### Records drawn from a dataset
──────

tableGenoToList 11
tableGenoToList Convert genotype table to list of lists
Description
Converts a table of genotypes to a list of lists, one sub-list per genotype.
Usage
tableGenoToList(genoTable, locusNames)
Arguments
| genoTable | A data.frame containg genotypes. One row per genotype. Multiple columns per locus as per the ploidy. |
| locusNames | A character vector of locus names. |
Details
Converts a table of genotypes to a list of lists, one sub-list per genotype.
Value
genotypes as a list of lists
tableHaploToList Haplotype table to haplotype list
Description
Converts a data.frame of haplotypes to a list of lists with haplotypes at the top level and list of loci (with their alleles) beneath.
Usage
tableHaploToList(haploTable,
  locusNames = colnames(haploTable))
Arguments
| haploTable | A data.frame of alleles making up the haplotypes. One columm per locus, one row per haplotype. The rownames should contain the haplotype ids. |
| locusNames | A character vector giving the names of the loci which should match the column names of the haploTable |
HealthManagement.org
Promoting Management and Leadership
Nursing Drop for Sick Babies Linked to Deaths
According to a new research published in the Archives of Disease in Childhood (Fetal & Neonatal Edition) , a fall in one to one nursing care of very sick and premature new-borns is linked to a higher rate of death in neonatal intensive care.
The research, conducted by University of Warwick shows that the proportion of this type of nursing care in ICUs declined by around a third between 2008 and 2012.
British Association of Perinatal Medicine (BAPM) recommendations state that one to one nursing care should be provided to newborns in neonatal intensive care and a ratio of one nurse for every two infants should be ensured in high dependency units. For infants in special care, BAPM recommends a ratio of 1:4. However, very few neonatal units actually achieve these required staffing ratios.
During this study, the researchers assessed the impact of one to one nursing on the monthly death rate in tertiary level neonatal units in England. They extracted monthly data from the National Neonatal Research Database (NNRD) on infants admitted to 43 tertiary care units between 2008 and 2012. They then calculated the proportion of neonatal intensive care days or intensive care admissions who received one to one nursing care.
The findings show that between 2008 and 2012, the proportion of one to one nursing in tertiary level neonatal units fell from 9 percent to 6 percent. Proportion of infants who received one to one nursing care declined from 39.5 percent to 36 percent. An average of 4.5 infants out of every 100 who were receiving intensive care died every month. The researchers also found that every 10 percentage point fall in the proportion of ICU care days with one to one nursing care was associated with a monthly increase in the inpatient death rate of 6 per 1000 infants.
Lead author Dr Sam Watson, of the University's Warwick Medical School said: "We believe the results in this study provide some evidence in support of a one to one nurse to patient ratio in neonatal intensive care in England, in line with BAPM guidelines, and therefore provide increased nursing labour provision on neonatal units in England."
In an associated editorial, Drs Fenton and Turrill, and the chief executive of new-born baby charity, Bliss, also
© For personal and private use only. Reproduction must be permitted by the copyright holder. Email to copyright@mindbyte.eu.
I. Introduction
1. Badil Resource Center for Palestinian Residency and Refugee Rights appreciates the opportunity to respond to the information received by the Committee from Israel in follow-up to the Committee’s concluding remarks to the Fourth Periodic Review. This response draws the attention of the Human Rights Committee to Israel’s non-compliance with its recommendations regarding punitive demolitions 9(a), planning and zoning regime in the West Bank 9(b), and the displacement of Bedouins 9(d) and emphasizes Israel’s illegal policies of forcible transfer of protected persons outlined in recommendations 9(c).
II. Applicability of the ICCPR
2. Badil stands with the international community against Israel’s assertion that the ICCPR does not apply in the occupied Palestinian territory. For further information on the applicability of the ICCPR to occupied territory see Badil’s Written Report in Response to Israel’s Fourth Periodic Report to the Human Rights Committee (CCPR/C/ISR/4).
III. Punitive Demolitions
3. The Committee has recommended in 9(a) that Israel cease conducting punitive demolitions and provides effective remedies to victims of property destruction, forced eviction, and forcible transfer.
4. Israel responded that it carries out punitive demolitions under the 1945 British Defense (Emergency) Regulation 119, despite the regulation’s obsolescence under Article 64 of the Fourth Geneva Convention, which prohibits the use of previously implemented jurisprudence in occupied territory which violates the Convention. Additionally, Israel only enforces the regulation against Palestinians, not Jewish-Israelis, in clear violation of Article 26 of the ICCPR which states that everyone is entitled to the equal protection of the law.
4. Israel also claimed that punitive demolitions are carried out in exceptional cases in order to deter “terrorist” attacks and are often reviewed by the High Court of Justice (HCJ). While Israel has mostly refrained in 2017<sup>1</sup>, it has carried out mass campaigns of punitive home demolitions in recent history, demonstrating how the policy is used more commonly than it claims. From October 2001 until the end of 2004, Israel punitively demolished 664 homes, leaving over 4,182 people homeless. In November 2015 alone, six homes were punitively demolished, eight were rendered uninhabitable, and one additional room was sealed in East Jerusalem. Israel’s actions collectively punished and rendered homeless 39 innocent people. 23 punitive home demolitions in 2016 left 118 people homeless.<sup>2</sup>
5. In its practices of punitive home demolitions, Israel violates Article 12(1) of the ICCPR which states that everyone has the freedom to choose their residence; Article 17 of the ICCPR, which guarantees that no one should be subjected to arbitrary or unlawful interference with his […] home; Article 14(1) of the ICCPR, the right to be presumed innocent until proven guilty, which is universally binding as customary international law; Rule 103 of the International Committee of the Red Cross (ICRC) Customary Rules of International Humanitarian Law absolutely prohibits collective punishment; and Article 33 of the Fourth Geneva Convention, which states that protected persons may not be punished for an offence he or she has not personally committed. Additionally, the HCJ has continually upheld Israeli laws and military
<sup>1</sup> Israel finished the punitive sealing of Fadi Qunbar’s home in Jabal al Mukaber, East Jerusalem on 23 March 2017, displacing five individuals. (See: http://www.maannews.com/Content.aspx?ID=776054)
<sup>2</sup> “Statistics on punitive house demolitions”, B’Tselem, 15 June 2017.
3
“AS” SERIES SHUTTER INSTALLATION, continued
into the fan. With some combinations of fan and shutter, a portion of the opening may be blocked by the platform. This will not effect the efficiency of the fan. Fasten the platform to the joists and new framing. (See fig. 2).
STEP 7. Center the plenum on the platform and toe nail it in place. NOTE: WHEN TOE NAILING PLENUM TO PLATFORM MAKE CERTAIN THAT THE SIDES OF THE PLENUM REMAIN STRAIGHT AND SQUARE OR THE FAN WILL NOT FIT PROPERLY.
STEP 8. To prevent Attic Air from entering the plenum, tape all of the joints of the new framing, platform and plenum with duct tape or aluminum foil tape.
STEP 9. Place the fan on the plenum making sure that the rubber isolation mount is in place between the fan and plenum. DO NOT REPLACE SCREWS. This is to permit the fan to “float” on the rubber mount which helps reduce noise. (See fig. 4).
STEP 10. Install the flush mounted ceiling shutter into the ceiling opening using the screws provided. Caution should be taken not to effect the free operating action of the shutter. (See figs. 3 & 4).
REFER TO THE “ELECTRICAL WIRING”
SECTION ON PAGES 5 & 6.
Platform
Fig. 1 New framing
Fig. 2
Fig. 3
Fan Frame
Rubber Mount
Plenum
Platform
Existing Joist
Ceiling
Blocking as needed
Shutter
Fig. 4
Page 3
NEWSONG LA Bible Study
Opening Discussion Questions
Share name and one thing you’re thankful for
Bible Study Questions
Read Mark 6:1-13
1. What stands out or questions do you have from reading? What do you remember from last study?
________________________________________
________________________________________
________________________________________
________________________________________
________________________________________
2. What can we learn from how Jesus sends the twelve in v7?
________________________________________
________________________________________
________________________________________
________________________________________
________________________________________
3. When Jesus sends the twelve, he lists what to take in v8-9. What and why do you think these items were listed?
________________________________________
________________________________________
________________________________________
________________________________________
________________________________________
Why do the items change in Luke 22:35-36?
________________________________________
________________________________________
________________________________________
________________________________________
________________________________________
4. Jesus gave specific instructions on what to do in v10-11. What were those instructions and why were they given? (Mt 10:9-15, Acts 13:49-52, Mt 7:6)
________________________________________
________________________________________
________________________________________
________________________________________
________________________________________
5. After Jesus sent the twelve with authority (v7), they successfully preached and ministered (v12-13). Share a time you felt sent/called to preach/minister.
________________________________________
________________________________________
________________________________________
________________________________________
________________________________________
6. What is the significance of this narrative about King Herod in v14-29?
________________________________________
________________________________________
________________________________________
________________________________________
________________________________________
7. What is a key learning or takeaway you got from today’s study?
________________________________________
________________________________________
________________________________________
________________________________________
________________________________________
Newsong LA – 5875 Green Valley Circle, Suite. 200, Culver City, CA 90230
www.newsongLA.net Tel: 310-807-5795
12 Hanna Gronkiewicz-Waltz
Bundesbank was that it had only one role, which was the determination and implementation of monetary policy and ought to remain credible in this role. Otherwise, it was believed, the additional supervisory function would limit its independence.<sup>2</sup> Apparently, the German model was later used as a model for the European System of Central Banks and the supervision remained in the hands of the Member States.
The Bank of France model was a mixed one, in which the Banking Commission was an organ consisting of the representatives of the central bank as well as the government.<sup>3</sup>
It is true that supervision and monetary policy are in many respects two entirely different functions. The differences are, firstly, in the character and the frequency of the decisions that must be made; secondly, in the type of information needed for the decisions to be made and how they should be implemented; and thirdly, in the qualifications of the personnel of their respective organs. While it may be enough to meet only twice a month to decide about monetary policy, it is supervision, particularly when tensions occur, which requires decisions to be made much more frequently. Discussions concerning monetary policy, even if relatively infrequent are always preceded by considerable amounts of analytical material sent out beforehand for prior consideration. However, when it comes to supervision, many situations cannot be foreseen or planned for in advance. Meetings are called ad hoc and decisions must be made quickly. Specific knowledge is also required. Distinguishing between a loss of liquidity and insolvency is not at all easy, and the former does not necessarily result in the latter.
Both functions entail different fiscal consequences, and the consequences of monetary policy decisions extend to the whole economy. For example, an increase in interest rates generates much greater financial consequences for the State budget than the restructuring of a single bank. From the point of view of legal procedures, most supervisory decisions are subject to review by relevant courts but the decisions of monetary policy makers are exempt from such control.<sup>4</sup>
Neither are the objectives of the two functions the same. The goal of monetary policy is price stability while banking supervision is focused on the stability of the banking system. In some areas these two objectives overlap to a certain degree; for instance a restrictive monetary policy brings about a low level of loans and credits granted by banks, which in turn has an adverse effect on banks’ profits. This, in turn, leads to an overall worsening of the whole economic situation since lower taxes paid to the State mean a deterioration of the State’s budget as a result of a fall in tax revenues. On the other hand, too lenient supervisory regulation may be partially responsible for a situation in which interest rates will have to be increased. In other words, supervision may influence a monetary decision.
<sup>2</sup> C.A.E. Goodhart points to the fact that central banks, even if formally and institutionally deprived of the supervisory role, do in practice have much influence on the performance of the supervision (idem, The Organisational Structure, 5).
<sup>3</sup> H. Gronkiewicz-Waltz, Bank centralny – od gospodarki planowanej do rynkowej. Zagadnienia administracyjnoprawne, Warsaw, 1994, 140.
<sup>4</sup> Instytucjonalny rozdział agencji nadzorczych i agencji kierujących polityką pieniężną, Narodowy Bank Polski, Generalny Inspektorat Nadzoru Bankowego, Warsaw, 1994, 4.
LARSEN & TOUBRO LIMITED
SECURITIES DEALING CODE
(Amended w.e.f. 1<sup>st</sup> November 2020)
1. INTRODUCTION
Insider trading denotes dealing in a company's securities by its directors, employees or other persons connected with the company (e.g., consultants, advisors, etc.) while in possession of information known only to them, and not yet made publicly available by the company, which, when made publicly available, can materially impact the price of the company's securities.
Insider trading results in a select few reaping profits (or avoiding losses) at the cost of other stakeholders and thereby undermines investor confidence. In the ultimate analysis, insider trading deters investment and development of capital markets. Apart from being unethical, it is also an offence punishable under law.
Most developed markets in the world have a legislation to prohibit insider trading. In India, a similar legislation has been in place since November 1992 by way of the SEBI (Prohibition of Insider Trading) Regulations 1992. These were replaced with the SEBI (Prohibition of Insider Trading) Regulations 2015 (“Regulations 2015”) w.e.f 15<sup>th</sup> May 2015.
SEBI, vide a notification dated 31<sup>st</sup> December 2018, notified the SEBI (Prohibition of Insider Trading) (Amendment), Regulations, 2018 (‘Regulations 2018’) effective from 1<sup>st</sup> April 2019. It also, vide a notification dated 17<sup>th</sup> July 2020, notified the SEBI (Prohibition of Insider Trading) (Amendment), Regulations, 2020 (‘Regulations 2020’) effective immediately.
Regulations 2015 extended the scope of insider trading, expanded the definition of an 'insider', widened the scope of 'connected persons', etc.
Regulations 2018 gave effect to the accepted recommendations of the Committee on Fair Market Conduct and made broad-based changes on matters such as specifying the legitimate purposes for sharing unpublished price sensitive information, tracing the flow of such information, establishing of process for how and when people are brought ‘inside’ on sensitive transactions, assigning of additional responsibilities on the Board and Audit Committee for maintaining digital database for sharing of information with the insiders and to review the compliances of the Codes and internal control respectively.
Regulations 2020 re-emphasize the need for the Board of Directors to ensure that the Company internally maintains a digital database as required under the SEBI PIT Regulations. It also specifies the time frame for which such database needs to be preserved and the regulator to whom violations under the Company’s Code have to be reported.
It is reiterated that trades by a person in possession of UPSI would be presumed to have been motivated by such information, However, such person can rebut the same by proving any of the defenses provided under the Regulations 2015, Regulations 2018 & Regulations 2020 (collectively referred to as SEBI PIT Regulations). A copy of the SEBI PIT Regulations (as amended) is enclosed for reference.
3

──────

### About this task
What do the lines above say from the one containing "2. Badil stands" down to the one containing "3. The Committee"? Return them exactly, both end lines included, and only them.

### The completed task
2. Badil stands with the international community against Israel’s assertion that the ICCPR does not apply in the occupied Palestinian territory. For further information on the applicability of the ICCPR to occupied territory see Badil’s Written Report in Response to Israel’s Fourth Periodic Report to the Human Rights Committee (CCPR/C/ISR/4).
III. Punitive Demolitions
3. The Committee has recommended in 9(a) that Israel cease conducting punitive demolitions and provides effective remedies to victims of property destruction, forced eviction, and forcible transfer.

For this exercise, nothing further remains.